→ Passage:
====
Andy was still jamming on the sitar. Jim asked him "Do you take requests? Please stop." Michael put on his coat and walked out with Meredith, asking Toby for the number of the rehabilitation center on his way out. Michael was able to get Meredith in the car with a promise to stop off at a local bar, but he drove right past Poor Richards. Meredith didn't realize what exactly was going on - yet. Toby called his little girl and asked her if she knew about Princess Unicorn. Her excited squeals indicated that she knew exactly what that was. Toby was excited that his ex wife was going to be so pissed once he brought his daughter a Princess Unicorn doll (since he had access to the only dolls in town, courtesy of Dwight) and said "for once Daddy's going to be a hero." Toby goes to Dwight only to find out that Darryl bought the last doll. Toby begged Darryl to sell him the doll, which he eventually did - $400. Toby only had $200 on him, but Darryl said he could owe him the balance. What a guy. Toby was ecstatic to have the doll, but less so when he discovered that this Unicorn Prioncess was an African American version. Michael drives up to the rehab center and Meredith was pissed. She refused to get out of the car and, when Michael finally got her out, attempted to run away, screaming "there is no way!" Michael finally dragged her in by her feet and told the staff on duty, "I have a deposit...an alcoholic." Phyllis told Angela to put her tree back up and Angela finally told her to shut up. She knows Phyllis won't expose her little secret because then she couldn't throw any more of her "tacky parties." Phyllis surprised her by blurting out to everyone that Angela had been cheating on Andy for some time now. Pam said she knew it. Michael and Meredith walked out of the rehab facility. Michael learned that he can't check someone into rehab against their will. They have to hit rock bottom. Michael made it his mission to "push Meredith to the bottom. I think I can do it...I did it with Jan."
====
→ What this exercise asks:
1. Name every person mentioned in the recap's section that runs from "Phyllis told Angela" through "Pam said she knew it."
2. In the recap, what price did Darryl set for selling Toby the doll?
3. Write the next part of the recap, picking up after its last sentence.

→ Dataset section:
====
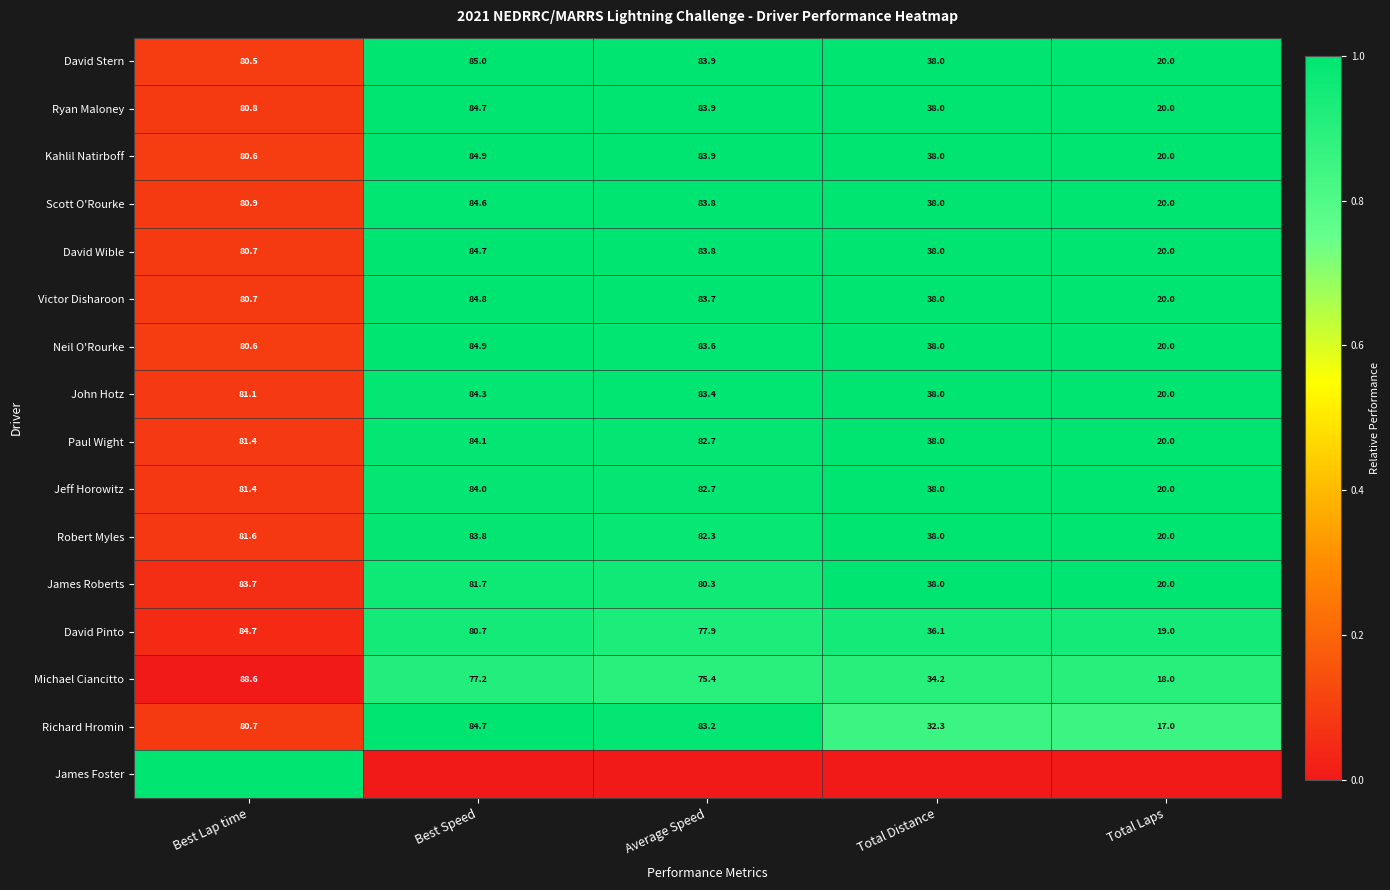

Is the value of David Wible at Best Speed greater than the value of Victor Disharoon at Best Lap time?

Yes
====
→ Expected responses:
1. Phyllis, Angela, Andy, Pam

2. $400

3.
Andy missed Phyllis' big announcement and came into the room to serenade his bride with a sitar version of "Deck the Halls." Everyone else stood by in awkward silence. Angela icily said that she wanted to go home. Andy has no clue - as he left he said "Merry Christmas to all, and to all a good night." Sadly, I don't think it will be a good night for him.